Clinton’s proposal is “extremely unlikely” to be enacted in its entirety, Maris noted, but if it were, “we believe this plan would have significant and negative consequences to drug industry profitability, innovation, and perhaps the entire healthcare system.”

Saunders echoed that risk in his blog post. The pharma world depends on the expectation that it can fund future R&D while delivering profits that keep shareholders happy.

“This ecosystem can quickly fall apart if it is not continually nourished with the confidence that there will be a longer term opportunity for appropriate return on investment in the long R&D journey,” Saunders wrote.

Explaining that return could be important as well.
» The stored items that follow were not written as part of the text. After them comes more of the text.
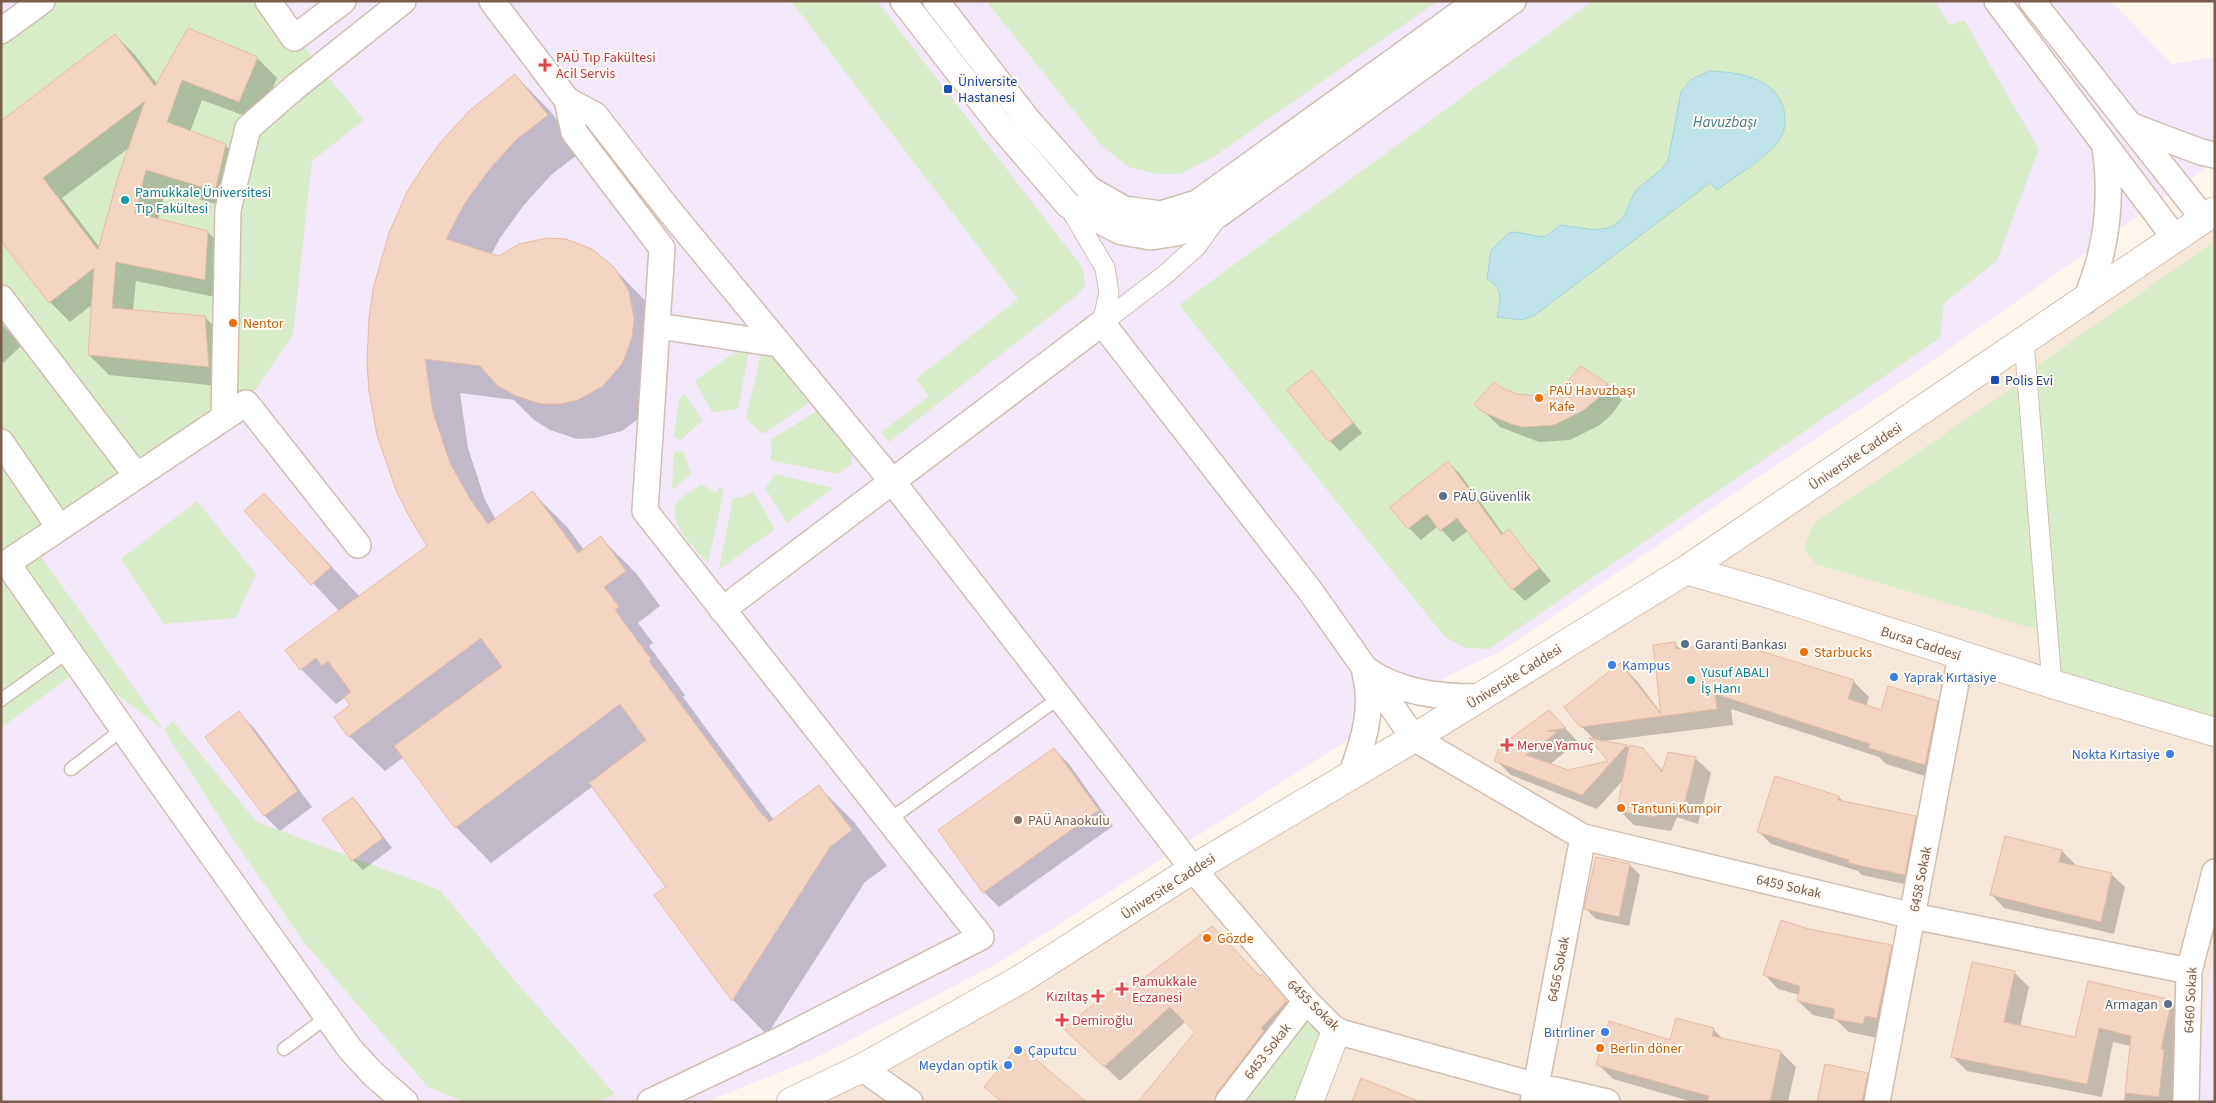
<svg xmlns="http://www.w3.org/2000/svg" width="2216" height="1103" font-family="'Source Sans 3',sans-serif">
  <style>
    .residential { fill: #f5e8da }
    .education { fill: #f3e8fa }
    .green { fill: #d8ecc9 }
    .water { fill: #bfe3e8; stroke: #a5d3da }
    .shadow { fill: #0003; fill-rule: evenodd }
    .building { fill: #f3d5c3; stroke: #e6bba3; fill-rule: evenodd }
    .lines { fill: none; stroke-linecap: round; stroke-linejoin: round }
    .service-casing { stroke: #d1beb0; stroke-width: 15 }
    .pedestrian-casing { stroke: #d1beb0; stroke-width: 21 }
    .minor-casing { stroke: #d1beb0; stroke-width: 28 }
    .tertiary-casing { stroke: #d1beb0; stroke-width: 30 }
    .secondary-casing { stroke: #d6c0b0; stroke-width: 30 }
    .service { stroke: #fff; stroke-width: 12 }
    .pedestrian { stroke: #fff; stroke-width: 19 }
    .minor { stroke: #fff; stroke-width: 25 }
    .tertiary { stroke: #fff; stroke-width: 28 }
    .secondary { stroke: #fff; stroke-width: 28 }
    .health-dot { fill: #e0444e; stroke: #fffaf3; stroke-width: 2 }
    .transit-dot { fill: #1a4fb4; stroke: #fffaf3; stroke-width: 2 }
    .culture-dot { fill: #0f9aa8; stroke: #fffaf3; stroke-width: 2 }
    .food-dot { fill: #e8710a; stroke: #fffaf3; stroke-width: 2 }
    .service-dot { fill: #5c6f8a; stroke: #fffaf3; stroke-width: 2 }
    .shop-dot { fill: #3f7fe0; stroke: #fffaf3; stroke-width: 2 }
    .education-dot { fill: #8d6e63; stroke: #fffaf3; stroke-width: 2 }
    .labels { text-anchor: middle; stroke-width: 4; stroke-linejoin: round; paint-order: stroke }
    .health-label { font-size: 14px; fill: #be3a42; stroke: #fffaf3; text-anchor: start }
    .transit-label { font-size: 14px; fill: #164399; stroke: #fffaf3; text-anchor: start }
    .culture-label { font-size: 14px; fill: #0d838f; stroke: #fffaf3; text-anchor: start }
    .food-label { font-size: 14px; fill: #c56008; stroke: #fffaf3; text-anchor: start }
    .street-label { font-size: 14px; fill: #7a5c4d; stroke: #fffaf3 }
    .service-label { font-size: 14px; fill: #4e5e75; stroke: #fffaf3; text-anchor: start }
    .shop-label { font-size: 14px; fill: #366cbe; stroke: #fffaf3; text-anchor: start }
    .education-label { font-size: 14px; fill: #785e54; stroke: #fffaf3; text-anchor: start }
    .water-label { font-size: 15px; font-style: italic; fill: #437c86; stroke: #fffaf3 }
  </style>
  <rect width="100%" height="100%" fill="#fdf6ec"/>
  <path class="residential" d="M2215 211V1102H796L1352 773Z"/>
  <path class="education" d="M1 1H2111L2172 64 2215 57V162L1939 356 1501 651 1448 676 1000 962 820 1056 706 1102H1Z
    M2215 933V1102H2194Z"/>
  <path class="green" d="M41 1H269L320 67 364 120 312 161 293 335 246 403 33 545 164 730 173 721 257 822 440 890 517 983 615 1094 597 1102H465L428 1087 303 941 232 837 164 730 81 668 1 728V30Z
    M791 1H877L1083 268 1085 286 1076 296 889 442 881 432 929 396 916 379 1018 299Z
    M986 1H1438L1212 158 1180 174H1157L1129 167 1101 145Z
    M1593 1H1934L1950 25 1964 20 2039 149 1997 261 1944 303 1940 338 1489 649 1465 648 1444 636 1179 305Z
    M2215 241V733L2052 684 2038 365Z
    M750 346 738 409 712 412 695 381 739 349Z
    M761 352 771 355 810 402 763 434 746 419Z
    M2017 385 2038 630 1816 564 1804 548 1814 523Z
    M682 394 686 396 703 420 680 441 674 436 679 401Z
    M817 411 852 450V464L838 474 770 460 772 450 770 440Z
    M674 451 684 452 691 474 672 490Z
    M775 474 833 488 787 523 765 488Z
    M701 484 717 493 719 487 724 490 708 563C696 549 662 519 679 500 685 494 695 489 701 484Z
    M753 491 775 529 719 570 733 498 744 497Z
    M197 501 256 574 236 618 164 624 121 559Z
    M1306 1001 1336 1031 1309 1102H1228Z"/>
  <path class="water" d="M1709 71C1741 72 1783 79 1785 118 1786 128 1782 138 1775 146 1762 160 1733 178 1717 190L1710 183 1535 315 1523 320 1497 317C1500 302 1504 287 1487 279L1491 250 1509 233 1517 232 1542 237 1548 235 1560 225 1596 230 1612 227 1624 217 1635 191 1663 168 1668 161 1681 92 1692 79Z"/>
  <path class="shadow" d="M115 35 135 55 157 84 257 58 277 78 259 121 202 100 190 132 225 145 245 166 235 210 166 189 158 220 208 232 228 253 225 299 136 281 133 311 205 317 225 338 229 387 109 375 89 355 93 304 70 322 50 302 1 239ZM129 148 100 248 62 198Z
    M515 75 550 111 582 151 551 175 524 205 500 238 491 255 499 257 607 261 655 311 666 337 668 365 661 391 645 414 622 431 595 438 577 439 550 430 534 420 514 400 460 393 468 448 485 500 496 520 533 493 568 528 584 550 601 538 636 573 660 606 638 623 653 643 649 646 685 695 683 697 774 820 819 787 854 822 887 866 865 882 767 1035 733 1000 667 888 593 786 491 863 456 827 404 757 385 771 349 736 352 705 346 697 336 704 301 669 340 612 246 511 264 494 360 597 429 546 372 406Z
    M1 323 22 345 1 365Z
    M1312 372 1362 433 1340 451 1330 441Z
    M1566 385H1607L1622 400 1612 414 1600 425 1570 440 1539 442 1500 427 1476 404 1516 395 1537 398 1553 394Z
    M1448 462 1460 474 1504 535 1509 531 1551 581 1525 601 1513 589 1469 530 1453 542 1438 526 1421 540 1409 528Z
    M1674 643 1681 650 1853 681 1869 697 1866 707 1881 712 1937 702 1953 719 1941 781 1886 764 1879 757 1731 709 1733 725 1603 741 1627 746 1630 749H1643L1664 772 1695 758 1711 773 1698 824 1677 817 1671 831 1634 825 1619 810 1624 779 1597 809 1511 775 1496 760 1505 749 1549 711 1579 743 1567 745 1570 748 1549 765 1568 771 1610 762 1595 740 1581 726 1620 664 1636 680 1662 714Z
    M239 713 254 728 312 807 280 831 265 816 207 737Z
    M1054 749 1069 764 1113 826 999 907 984 892Z
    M1839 797 1844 802 1916 817 1928 830 1918 887 1862 875 1858 871 1771 844 1758 831Z
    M353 798 362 808 392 848 363 870 353 860Z
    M2006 837 2062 851 2075 864V866L2111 874 2125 887 2114 934 2004 908 1991 894Z
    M1597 858 1630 865 1640 875 1629 926 1596 919 1586 909Z
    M1809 930 1891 946 1905 960 1877 1038 1849 1032 1836 1020 1813 1015 1798 1001 1800 995 1778 989 1764 974Z
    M2014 972 2029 987 2020 1027 2076 1038 2089 982 2171 1001 2186 1015 2174 1102H2124L2131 1046 2113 1042 2102 1097 1967 1071 1953 1057Z
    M1262 975 1302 1017 1236 1102H1152L1196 1032 1186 1021 1120 1081 1080 1043 1131 989 1260 977Z
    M1713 1029 1724 1040 1781 1052 1796 1067 1788 1102H1693L1613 1079 1598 1064Z
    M1867 1074 1882 1089 1880 1102H1818Z"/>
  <path class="building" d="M188 28 258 57 239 102 182 80 167 122 226 144 215 191 146 170 135 213 208 231 205 280 116 262 112 308 205 316 209 367 88 355 94 268 49 303 1 241V121L115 34 155 86ZM145 101 118 177 98 250 43 178Z
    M515 74 548 115 516 140 489 170 465 203 446 239 499 256 519 244 547 238 566 239 592 249 614 267 629 291 634 319 632 338 622 364 603 386 578 400 560 404H541L514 395 497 385 480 366 425 359 433 412 450 463 470 499 488 524 533 491 578 553 601 536 626 571 604 587 619 607 615 610 651 659 649 661 763 816 764 815 769 822 819 785 852 830 830 847 732 1001 654 895 666 887 589 783 646 740 620 704 455 828 394 746 502 667 481 638 348 737 334 717 350 705 344 697 351 692 328 661 322 666 316 658 300 670 285 650 427 546 409 516 396 490 377 435 369 391 367 362 369 318 373 289 389 233 407 192 423 167 440 143 469 111Z
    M1581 366 1608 384 1597 399 1584 410 1554 425 1523 427 1511 424 1483 412 1474 404 1494 382 1503 388 1517 394 1537 396 1553 393 1565 384Z
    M1312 370 1353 423 1329 442 1287 390Z
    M1448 461 1502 535 1509 529 1539 568 1512 590 1457 518 1440 531 1427 514 1408 529 1390 507Z
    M264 493 331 567 311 585 244 511Z
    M1675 642 1676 649 1731 642 1854 680 1848 699 1881 710 1888 686 1938 701 1925 765 1869 748 1870 744 1715 694 1717 709 1580 727 1564 707 1620 663 1661 714 1653 645Z
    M1549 710 1566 728 1547 731 1557 732 1526 755 1568 770 1608 761 1589 738 1627 745 1582 795 1494 761 1500 746 1504 747V743Z
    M239 711 298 791 264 816 205 737Z
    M1629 745 1643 748 1662 772 1668 752 1696 757 1683 810 1662 803 1656 817 1617 811Z
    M1054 748 1099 810 983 893 938 830Z
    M1775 776 1839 796 1838 800 1916 816 1905 875 1848 863 1849 860 1757 832Z
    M353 797 383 838 352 861 322 819Z
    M2005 836 2062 850 2059 862 2112 873 2101 922 1990 895Z
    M1596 857 1630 864 1619 917 1584 909Z
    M1781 920 1809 929 1892 945 1877 1018 1865 1016 1863 1024 1833 1019 1835 1009 1797 1001 1800 986 1763 975Z
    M1212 926 1260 976 1262 974 1287 1001 1261 1028 1264 1031 1217 1093 1214 1102H1138L1195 1032 1170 1007 1104 1067 1063 1028 1124 981 1131 988Z
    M1972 962 2015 971 2004 1022 2075 1037 2088 981 2172 1000 2161 1049 2164 1050 2159 1097 2125 1093 2131 1036 2099 1028 2087 1084 1951 1057Z
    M1676 1018 1714 1028 1712 1036 1781 1051 1770 1102H1707L1709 1096 1596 1065 1609 1021 1670 1040Z
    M1019 1045 1086 1102H1002L984 1087Z
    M1825 1064 1868 1073 1862 1102H1817Z
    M1361 1078 1418 1101V1102H1352Z"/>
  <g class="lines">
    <g class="service-casing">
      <path id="service" d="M1 700 69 651
        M71 769 123 729
        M889 820 1059 698
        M284 1049 327 1017"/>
    </g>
    <g class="pedestrian-casing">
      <path id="pedestrian" d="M1068 205 1105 268 1109 293 1102 323
        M1102 323 1166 274 1196 247 1219 215
        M2024 342 2052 684"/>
    </g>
    <g class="minor-casing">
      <path id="minor" d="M268 1 294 38 343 1
        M492 1 567 100 595 115 668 209 892 481 1193 869 1306 1001 1336 1031 1537 1086 1607 1102
        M903 1 1002 128 1068 205 1122 232 1151 237 1177 233 1218 215 1513 1
        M936 1 1027 119 1089 189 1124 209 1161 214 1197 203 1477 1
        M1997 1 2175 238
        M2032 1 2204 219
        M1 31 42 1
        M567 100 574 132 662 248 645 511 981 937 780 1040 650 1102
        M2132 126 2201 152 2215 155
        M1 298 137 476
        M2085 301C2107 251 2113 200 2105 146
        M658 326 779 344
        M224 418 228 210 248 128 295 87 403 1
        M1 442 59 527
        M358 545 246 403 7 563 148 765 350 1049 373 1074 405 1102
        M722 610 1102 323 1311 592 1414 738 1583 837 1913 916 2189 971
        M1368 671C1401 693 1439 697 1478 697
        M1352 773C1364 740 1374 708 1365 673
        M862 1068 910 1102
        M1228 1102 1306 1001
        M1533 1102 1583 837
        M1877 1102 1961 656
        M2186 1102 2189 971 2215 872"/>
    </g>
    <g class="tertiary-casing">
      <path id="tertiary" d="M1309 1102 1336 1031"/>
    </g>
    <g class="secondary-casing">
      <path id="secondary" d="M1686 570 1770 594 2052 684 2215 732
        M791 1102 862 1068 1021 979 1193 869 1414 738 1686 570 2215 211"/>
    </g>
    <use href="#service" class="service"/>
    <use href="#pedestrian" class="pedestrian"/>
    <use href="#minor" class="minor"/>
    <use href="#tertiary" class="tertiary"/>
    <use href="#secondary" class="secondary"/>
  </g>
  <g class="health-dot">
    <path d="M542.5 57.5h5v5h5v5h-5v5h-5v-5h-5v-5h5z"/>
    <path d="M1504.5 737.5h5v5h5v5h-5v5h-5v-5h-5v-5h5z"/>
    <path d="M1119.5 981.5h5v5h5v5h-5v5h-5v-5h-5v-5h5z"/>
    <path d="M1095.5 988.5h5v5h5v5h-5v5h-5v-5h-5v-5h5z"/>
    <path d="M1059.5 1012.5h5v5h5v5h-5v5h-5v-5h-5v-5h5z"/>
  </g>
  <g class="transit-dot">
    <rect x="943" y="84" width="10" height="10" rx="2.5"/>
    <rect x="1990" y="375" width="10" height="10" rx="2.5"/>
  </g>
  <g class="culture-dot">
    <circle cx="125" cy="200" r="5"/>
    <circle cx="1691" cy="680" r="5"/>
  </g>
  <g class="food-dot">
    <circle cx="233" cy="323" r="5"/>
    <circle cx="1539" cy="398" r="5"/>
    <circle cx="1804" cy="652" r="5"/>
    <circle cx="1621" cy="808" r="5"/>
    <circle cx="1207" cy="938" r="5"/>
    <circle cx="1600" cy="1048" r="5"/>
  </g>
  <g class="service-dot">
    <circle cx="1443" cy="496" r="5"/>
    <circle cx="1685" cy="644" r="5"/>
    <circle cx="2168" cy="1004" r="5"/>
  </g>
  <g class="shop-dot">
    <circle cx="1612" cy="665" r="5"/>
    <circle cx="1894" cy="677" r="5"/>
    <circle cx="2170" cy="754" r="5"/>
    <circle cx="1605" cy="1032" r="5"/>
    <circle cx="1018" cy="1050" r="5"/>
    <circle cx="1008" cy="1065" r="5"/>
  </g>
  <circle class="education-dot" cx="1018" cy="820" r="5"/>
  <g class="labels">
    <g class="health-label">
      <text x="556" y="62">PAÜ Tıp Fakültesi<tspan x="556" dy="16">Acil Servis</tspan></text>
      <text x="1517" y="750">Merve Yamuç</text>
      <text x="1132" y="986">Pamukkale<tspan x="1132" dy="16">Eczanesi</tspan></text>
      <text x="1088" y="1001" text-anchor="end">Kızıltaş</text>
      <text x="1072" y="1025">Demiroğlu</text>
    </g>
    <g class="transit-label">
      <text x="958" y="86">Üniversite<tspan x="958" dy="16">Hastanesi</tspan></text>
      <text x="2005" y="385">Polis Evi</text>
    </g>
    <g class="culture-label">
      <text x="135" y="197">Pamukkale Üniversitesi<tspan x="135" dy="16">Tıp Fakültesi</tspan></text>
      <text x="1701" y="677">Yusuf ABALI<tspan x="1701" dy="16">İş Hanı</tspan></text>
    </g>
    <g class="food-label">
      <text x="243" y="328">Nentor</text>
      <text x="1549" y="395">PAÜ Havuzbaşı<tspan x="1549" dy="16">Kafe</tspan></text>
      <text x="1814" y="657">Starbucks</text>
      <text x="1631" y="813">Tantuni Kumpir</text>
      <text x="1217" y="943">Gözde</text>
      <text x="1610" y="1053">Berlin döner</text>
    </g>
    <g class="street-label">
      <text transform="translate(1855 456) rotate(-34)" y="5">Üniversite Caddesi</text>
      <text transform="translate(1921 643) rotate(18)" y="5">Bursa Caddesi</text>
      <text transform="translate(1514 676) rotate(-32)" y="5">Üniversite Caddesi</text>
      <text transform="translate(1920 879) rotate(-79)" y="5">6458 Sokak</text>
      <text transform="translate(1168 886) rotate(-33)" y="5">Üniversite Caddesi</text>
      <text transform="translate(1789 886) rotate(13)" y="5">6459 Sokak</text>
      <text transform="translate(1558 969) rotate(-79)" y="5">6456 Sokak</text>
      <text transform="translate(2190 1000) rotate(-87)" y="5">6460 Sokak</text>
      <text transform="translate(1314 1005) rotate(44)" y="5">6455 Sokak</text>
      <text transform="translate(1267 1051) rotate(-52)" y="5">6453 Sokak</text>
    </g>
    <g class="service-label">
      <text x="1453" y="501">PAÜ Güvenlik</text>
      <text x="1695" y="649">Garanti Bankası</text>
      <text x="2158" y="1009" text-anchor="end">Armagan</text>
    </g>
    <g class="shop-label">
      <text x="1622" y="670">Kampus</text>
      <text x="1904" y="682">Yaprak Kırtasiye</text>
      <text x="2160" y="759" text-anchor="end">Nokta Kırtasiye</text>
      <text x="1595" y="1037" text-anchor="end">Bıtırliner</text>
      <text x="1028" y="1055">Çaputcu</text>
      <text x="998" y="1070" text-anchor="end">Meydan optik</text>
    </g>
    <g class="education-label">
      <text x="1028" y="825">PAÜ Anaokulu</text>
    </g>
    <g class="water-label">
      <text x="1725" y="127">Havuzbaşı</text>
    </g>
  </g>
  <rect width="2216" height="1103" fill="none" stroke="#7a5c4d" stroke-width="5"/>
</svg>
In February, as Valeant’s Congressional hearings were playing out, Merck CEO Ken Frazier suggested that drugmakers find ways to justify their price increases. Pay-for-performance deals with payers might be one way; Novartis CEO Joe Jimenez is a big proponent, with heart failure drug Entresto at the center of several, and Sanofi, Regeneron and Amgen have all inked results-based deals with payers on their PCSK9 drugs.

Converting to that sort of system would be slow, however, and in the meantime, Frazier said, "there’s a challenge" surrounding pricing that the pharma industry is "going to have to think through." And that includes finding "new and better ways to link what we charge for the drug to the value that it actually creates in the marketplace.”